Сны Сципиона
Сзади, перекрывая шум дальней схватки, послышались яростные крики и ржание лошадей. В тот миг я подумал, что нас настигают и это конец. К счастью, я не поддался паническому ужасу, от которого люди теряют голову. Помню, возникла лишь одна мысль: кто-то останется верхом на Рыжем, а кто-то спешится и постарается умереть доблестно. Впрочем, выбора тут не было, и я знал, что спрыгивать на землю придется мне — Лелий был слишком серьезно ранен, чтобы меж нами можно было кидать жребий. Я оглянулся: отряд нумидийцев окружил полсотни беспомощных беглецов, что вырвались из окружения вслед за нами, и теперь истреблял их, как свиней на бойне. Легионеры лишились своих пилумов — кто-то успел их метнуть, кто-то бросил, пустившись в бегство, многие покидали даже тяжелые щиты и теперь не смогли составить черепаху и прикрыться щитами от дротиков. В отчаянии пехотинцы кидались с мечами на лошадей — но Куда там! Быть может, тяжелого всадника кто-то из них и сумел бы завалить, нырнув под брюхо коню, но не нумидийскую лошадку — та отскакивала с ловкостью пса, а в следующий миг наш человек падал, пронзенный дротиком. Пока нумидийцы уничтожали беглецов, мы продолжали свой бег. Несчастные своими телами заслонили нас от смерти. Помочь я им не мог — ибо видел вдали облако пыли, — и оно приближалось, это скакал еще один отряд варваров.

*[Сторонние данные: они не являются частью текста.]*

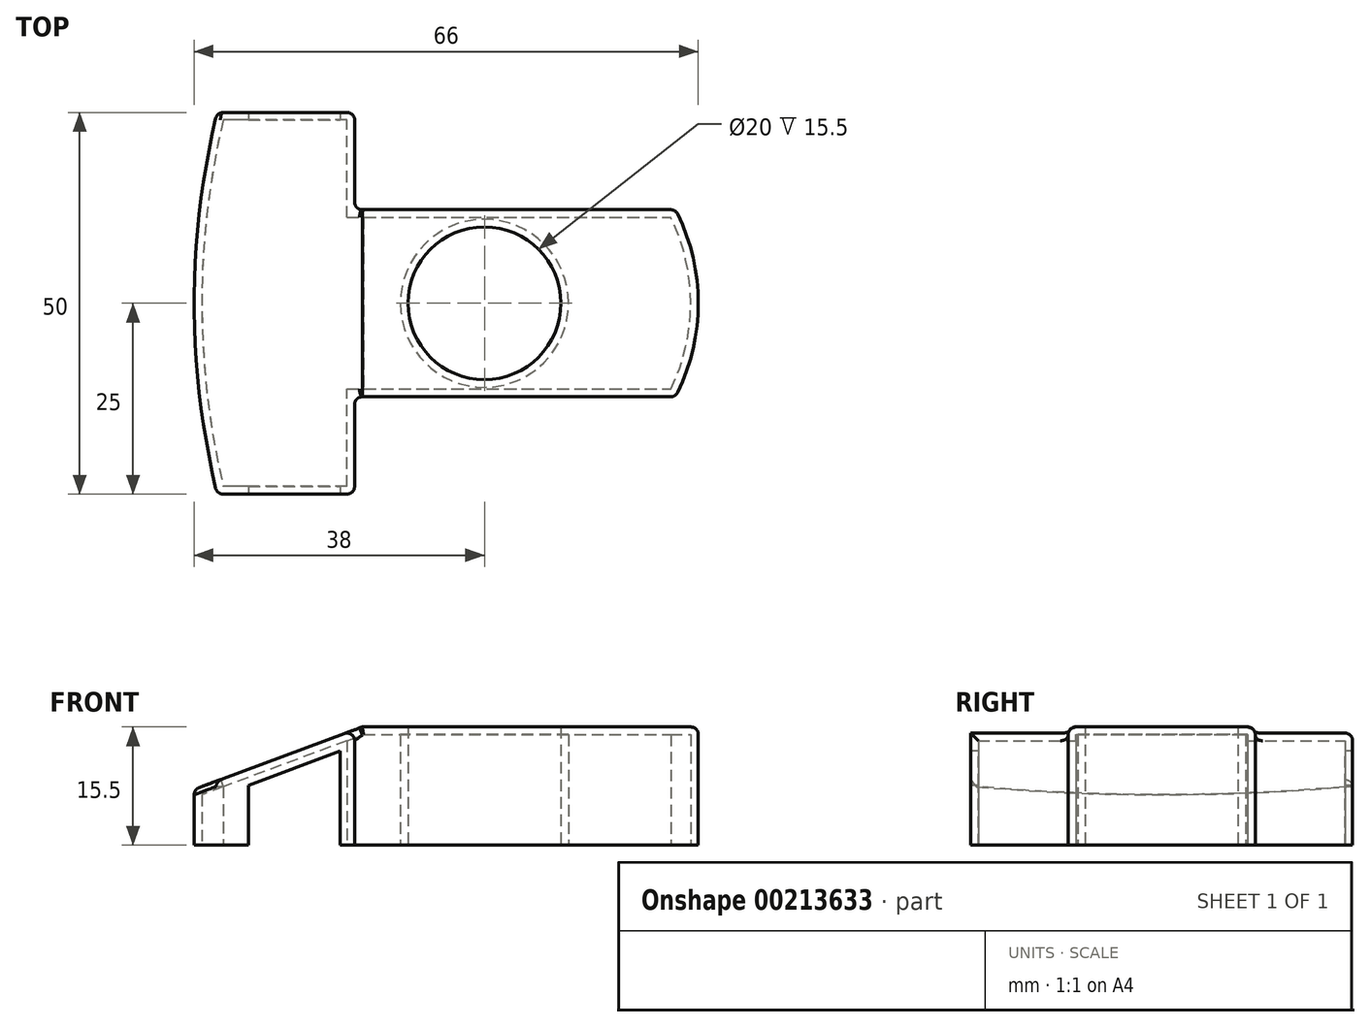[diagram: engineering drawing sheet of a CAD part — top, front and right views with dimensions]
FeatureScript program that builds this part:
annotation { "Feature Type Name" : "Feature", "Feature Type Description" : "" }
export const myFeature = defineFeature(function(context is Context, id is Id, definition is map)
    precondition{}
    {
        {
            var Q0;
            Q0=qCreatedBy(makeId("Top.planeOp"),FACE);
            var sketch = newSketch(context, id + "F0", { "sketchPlane" : qUnion([Q0])});
            skCircle(sketch, "E0", {"center": v(-4, 0) * mm, "radius": 10 * mm});
            skLineSegment(sketch, "E1.bottom", {"start": v(-21, -12.25) * mm, "end": v(21, -12.25) * mm});
            skLineSegment(sketch, "E1.top", {"start": v(-21, 12.25) * mm, "end": v(21, 12.25) * mm});
            skLineSegment(sketch, "E1.right", {"start": v(21, -12.25) * mm, "end": v(21, 12.25) * mm});
            skLineSegment(sketch, "E2.bottom", {"start": v(-21, -25) * mm, "end": v(-39, -25) * mm});
            skLineSegment(sketch, "E2.top", {"start": v(-21, 25) * mm, "end": v(-39, 25) * mm});
            skLineSegment(sketch, "E2.left", {"start": v(-21, -25) * mm, "end": v(-21, -12.25) * mm});
            skLineSegment(sketch, "E2.right", {"start": v(-39, -25) * mm, "end": v(-39, 25) * mm});
            skPoint(sketch, "E2.middle", {"position": v(-30, 0) * mm});
            skLineSegment(sketch, "E3.trimOffspring", {"start": v(-21, 12.25) * mm, "end": v(-21, 25) * mm});
            skLineSegment(sketch, "E4", {"start": v(-20, 12.25) * mm, "end": v(-20, -12.25) * mm});
            skArc(sketch, "E5", {"start": v(-39, 25) * mm, "mid": v(-42, 0) * mm, "end": v(-39, -25) * mm});
            skArc(sketch, "E6", {"start": v(21, -12.25) * mm, "mid": v(24, 0) * mm, "end": v(21, 12.25) * mm});
            skSolve(sketch);
        }
        {
            var Q0;
            Q0=qSketchRegion(id+"F0",true);
            extrude(context, id + "F1", {"entities" : qUnion([Q0]), "depth" : 15.5 * mm});
        }
        {
            var Q0;
            Q0=makeQuery(id+"F1.opExtrude","SWEPT_FACE",FACE,{"disambiguationData":[OSD([sQuery(id+"F0.wireOp",EDGE,"E2.bottom")])]});
            var sketch = newSketch(context, id + "F2", { "sketchPlane" : qUnion([Q0])});
            skLineSegment(sketch, "E7", {"start": v(-20, 15.5) * mm, "end": v(-42, 7.32) * mm});
            skLineSegment(sketch, "E8", {"start": v(-42, 7.32) * mm, "end": v(-42, 15.5) * mm});
            skLineSegment(sketch, "E9", {"start": v(-42, 15.5) * mm, "end": v(-20, 15.5) * mm});
            skSolve(sketch);
        }
        {
            var Q0;
            {var subQ0=sQuery(id+"F2.wireOp",EDGE,"E7");var subQ1=sQuery(id+"F0.wireOp",EDGE,"E2.bottom");var subQ2=makeQuery(id+"F1.opExtrude","SWEPT_EDGE",EDGE,{"disambiguationData":[OSD([subQ1,sQuery(id+"F0.wireOp",EDGE,"E2.left")])]});var subQ3=makeQuery(id+"F2.imprint","INTERSECT",VERTEX,{"derivedFrom":[subQ2,subQ0]});Q0=makeQuery(id+"F2.imprint","IMPRINT",FACE,{"disambiguationData":[TD([[makeQuery(id+"F2.imprint","IMPRINT",EDGE,{"disambiguationData":[TD([[subQ3,-1.0]])],"derivedFrom":subQ0}),-1.0]])]});}
            var Q1;
            {var subQ0=sQuery(id+"F2.wireOp",EDGE,"E8");Q1=makeQuery(id+"F2.imprint","IMPRINT",FACE,{"disambiguationData":[TD([[makeQuery(id+"F2.imprint","IMPRINT",EDGE,{"derivedFrom":subQ0}),-1.0]])]});}
            var Q2;
            {var subQ0=sQuery(id+"F2.wireOp",EDGE,"E9");var subQ1=sQuery(id+"F2.wireOp",EDGE,"E7");var subQ2=makeQuery(id+"F2.imprint","INTERSECT",VERTEX,{"derivedFrom":[subQ1,subQ0]});Q2=makeQuery(id+"F2.imprint","IMPRINT",FACE,{"disambiguationData":[TD([[makeQuery(id+"F2.imprint","IMPRINT",EDGE,{"disambiguationData":[TD([[subQ2,-1.0]])],"derivedFrom":subQ1}),-1.0]])]});}
            extrude(context, id + "F3", {"entities" : qUnion([Q0, Q1, Q2]), "operationType" : NewBodyOperationType.REMOVE, "endBound" : BoundingType.THROUGH_ALL, "oppositeDirection" : true, "depth" : 25 * mm});
        }
        {
            var Q0;
            {var subQ0=sQuery(id+"F0.wireOp",EDGE,"E1.right");var subQ1=sQuery(id+"F0.wireOp",EDGE,"E1.top");var subQ2=sQuery(id+"F0.wireOp",EDGE,"E1.bottom");var subQ3=sQuery(id+"F0.wireOp",EDGE,"E3.trimOffspring");var subQ4=sQuery(id+"F0.wireOp",EDGE,"E0");var subQ5=sQuery(id+"F0.wireOp",EDGE,"E2.bottom");var subQ6=sQuery(id+"F0.wireOp",EDGE,"E2.top");var subQ7=sQuery(id+"F0.wireOp",EDGE,"E2.left");Q0=makeQuery(id+"F6.boolean.opBoolean","SPLIT",FACE,{"disambiguationData":[TD([makeQuery(id+"F1.opExtrude","SWEPT_FACE",FACE,{"disambiguationData":[OSD([subQ4])]})])],"derivedFrom":makeQuery(id+"F1.opExtrude","CAP_FACE",FACE,{"disambiguationData":[OSD([subQ4,subQ2,subQ1,subQ0,subQ5,subQ6,subQ7,sQuery(id+"F0.wireOp",EDGE,"E2.right"),subQ3])],"isStart":true})});}
            shell(context, id + "F4", {"entities" : qUnion([Q0]), "thickness" : 1 * mm});
        }
        {
            var Q0;
            Q0=makeQuery(id+"F1.opExtrude","SWEPT_FACE",FACE,{"disambiguationData":[OSD([sQuery(id+"F0.wireOp",EDGE,"E2.bottom")])]});
            var sketch = newSketch(context, id + "F5", { "sketchPlane" : qUnion([Q0])});
            skLineSegment(sketch, "E10", {"start": v(-20, 15.5) * mm, "end": v(-39, 8.43) * mm});
            skLineSegment(sketch, "E11", {"start": v(-39, 8.43) * mm, "end": v(-39, 15.5) * mm});
            skLineSegment(sketch, "E12", {"start": v(-39, 15.5) * mm, "end": v(-20, 15.5) * mm});
            skLineSegment(sketch, "E13", {"start": v(-34.87, 0) * mm, "end": v(-34.87, 7.86) * mm});
            skLineSegment(sketch, "E14", {"start": v(-34.87, 7.86) * mm, "end": v(-22.87, 12.32) * mm});
            skLineSegment(sketch, "E15", {"start": v(-22.87, 0) * mm, "end": v(-34.87, 0) * mm});
            skLineSegment(sketch, "E16", {"start": v(-22.87, 12.32) * mm, "end": v(-22.87, 0) * mm});
            skSolve(sketch);
        }
        {
            var Q0;
            Q0=makeQuery(id+"F5.imprint","IMPRINT",FACE,{"disambiguationData":[TD([[makeQuery(id+"F5.imprint","IMPRINT",EDGE,{"derivedFrom":sQuery(id+"F5.wireOp",EDGE,"E13")}),-1.0]])]});
            extrude(context, id + "F6", {"entities" : qUnion([Q0]), "operationType" : NewBodyOperationType.REMOVE, "endBound" : BoundingType.THROUGH_ALL, "oppositeDirection" : true, "depth" : 25 * mm});
        }
        {
            var Q0;
            Q0=makeQuery(id+"F3.boolean.opBoolean","INTERSECT",EDGE,{"derivedFrom":[makeQuery(id+"F1.opExtrude","SWEPT_FACE",FACE,{"disambiguationData":[OSD([sQuery(id+"F0.wireOp",EDGE,"E2.left")])]}),makeQuery(id+"F3.opExtrude","SWEPT_FACE",FACE,{"disambiguationData":[OSD([sQuery(id+"F2.wireOp",EDGE,"E7")])]})]});
            var Q1;
            Q1=makeQuery(id+"F1.opExtrude","CAP_EDGE",EDGE,{"disambiguationData":[OSD([sQuery(id+"F0.wireOp",EDGE,"E1.bottom")])],"isStart":false});
            var Q2;
            Q2=makeQuery(id+"F3.boolean.opBoolean","INTERSECT",EDGE,{"derivedFrom":[makeQuery(id+"F1.opExtrude","SWEPT_FACE",FACE,{"disambiguationData":[OSD([sQuery(id+"F0.wireOp",EDGE,"E1.bottom")])]}),makeQuery(id+"F3.opExtrude","SWEPT_FACE",FACE,{"disambiguationData":[OSD([sQuery(id+"F2.wireOp",EDGE,"E7")])]})]});
            var Q3;
            Q3=makeQuery(id+"F3.boolean.opBoolean","INTERSECT",EDGE,{"derivedFrom":[makeQuery(id+"F1.opExtrude","SWEPT_FACE",FACE,{"disambiguationData":[OSD([sQuery(id+"F0.wireOp",EDGE,"E5")])]}),makeQuery(id+"F3.opExtrude","SWEPT_FACE",FACE,{"disambiguationData":[OSD([sQuery(id+"F2.wireOp",EDGE,"E7")])]})]});
            var Q4;
            Q4=makeQuery(id+"F3.boolean.opBoolean","INTERSECT",EDGE,{"derivedFrom":[makeQuery(id+"F1.opExtrude","SWEPT_FACE",FACE,{"disambiguationData":[OSD([sQuery(id+"F0.wireOp",EDGE,"E3.trimOffspring")])]}),makeQuery(id+"F3.opExtrude","SWEPT_FACE",FACE,{"disambiguationData":[OSD([sQuery(id+"F2.wireOp",EDGE,"E7")])]})]});
            var Q5;
            Q5=makeQuery(id+"F3.boolean.opBoolean","INTERSECT",EDGE,{"derivedFrom":[makeQuery(id+"F1.opExtrude","SWEPT_FACE",FACE,{"disambiguationData":[OSD([sQuery(id+"F0.wireOp",EDGE,"E1.top")])]}),makeQuery(id+"F3.opExtrude","SWEPT_FACE",FACE,{"disambiguationData":[OSD([sQuery(id+"F2.wireOp",EDGE,"E7")])]})]});
            var Q6;
            Q6=makeQuery(id+"F1.opExtrude","CAP_EDGE",EDGE,{"disambiguationData":[OSD([sQuery(id+"F0.wireOp",EDGE,"E1.top")])],"isStart":false});
            var Q7;
            Q7=makeQuery(id+"F1.opExtrude","CAP_EDGE",EDGE,{"disambiguationData":[OSD([sQuery(id+"F0.wireOp",EDGE,"E1.right")])],"isStart":false});
            var Q8;
            Q8=makeQuery(id+"F1.opExtrude","SWEPT_EDGE",EDGE,{"disambiguationData":[OSD([sQuery(id+"F0.wireOp",EDGE,"E1.bottom"),sQuery(id+"F0.wireOp",EDGE,"E1.right")])]});
            var Q9;
            Q9=makeQuery(id+"F1.opExtrude","SWEPT_EDGE",EDGE,{"disambiguationData":[OSD([sQuery(id+"F0.wireOp",EDGE,"E2.bottom"),sQuery(id+"F0.wireOp",EDGE,"E2.right"),sQuery(id+"F0.wireOp",EDGE,"E5")])]});
            var Q10;
            Q10=makeQuery(id+"F1.opExtrude","SWEPT_EDGE",EDGE,{"disambiguationData":[OSD([sQuery(id+"F0.wireOp",EDGE,"E2.bottom"),sQuery(id+"F0.wireOp",EDGE,"E2.left")])]});
            var Q11;
            Q11=makeQuery(id+"F1.opExtrude","SWEPT_EDGE",EDGE,{"disambiguationData":[OSD([sQuery(id+"F0.wireOp",EDGE,"E1.bottom"),sQuery(id+"F0.wireOp",EDGE,"E2.left")])]});
            var Q12;
            Q12=makeQuery(id+"F1.opExtrude","SWEPT_EDGE",EDGE,{"disambiguationData":[OSD([sQuery(id+"F0.wireOp",EDGE,"E1.top"),sQuery(id+"F0.wireOp",EDGE,"E1.right")])]});
            var Q13;
            Q13=makeQuery(id+"F1.opExtrude","SWEPT_EDGE",EDGE,{"disambiguationData":[OSD([sQuery(id+"F0.wireOp",EDGE,"E1.top"),sQuery(id+"F0.wireOp",EDGE,"E3.trimOffspring")])]});
            var Q14;
            Q14=makeQuery(id+"F1.opExtrude","SWEPT_EDGE",EDGE,{"disambiguationData":[OSD([sQuery(id+"F0.wireOp",EDGE,"E2.top"),sQuery(id+"F0.wireOp",EDGE,"E3.trimOffspring")])]});
            var Q15;
            Q15=makeQuery(id+"F3.boolean.opBoolean","INTERSECT",EDGE,{"derivedFrom":[makeQuery(id+"F1.opExtrude","SWEPT_FACE",FACE,{"disambiguationData":[OSD([sQuery(id+"F0.wireOp",EDGE,"E2.top")])]}),makeQuery(id+"F3.opExtrude","SWEPT_FACE",FACE,{"disambiguationData":[OSD([sQuery(id+"F2.wireOp",EDGE,"E7")])]})]});
            var Q16;
            Q16=makeQuery(id+"F1.opExtrude","SWEPT_EDGE",EDGE,{"disambiguationData":[OSD([sQuery(id+"F0.wireOp",EDGE,"E2.top"),sQuery(id+"F0.wireOp",EDGE,"E2.right"),sQuery(id+"F0.wireOp",EDGE,"E5")])]});
            var Q17;
            Q17=makeQuery(id+"F1.opExtrude","CAP_EDGE",EDGE,{"disambiguationData":[OSD([sQuery(id+"F0.wireOp",EDGE,"E6")])],"isStart":false});
            fillet(context, id + "F7", {"entities" : qUnion([Q0, Q1, Q2, Q3, Q4, Q5, Q6, Q7, Q8, Q9, Q10, Q11, Q12, Q13, Q14, Q15, Q16, Q17]), "radius" : 1 * mm, "tangentPropagation" : true, "allowEdgeOverflow" : false});
        }
    });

Я крикнул: «Скорее!», и пустил Рыжего крупной рысью, устремляясь к броду. За мной кинулись остальные. Гиканье нумидийцев подхлестывало их, будто злой плетью. Пехотинцы старались не отставать от конных. Одному парню, совсем измотанному, я позволил держаться за луку [44] седла и тем спас.
Оставалось надеяться, что мы успеем достичь большого лагеря и получить там поддержку. В лагере стояли в основном триарии — самые испытанные и опытные бойцы. Спасти десять тысяч триариев из лап Ганнибала — эта мысль показалась мне в тот миг весьма заманчивой.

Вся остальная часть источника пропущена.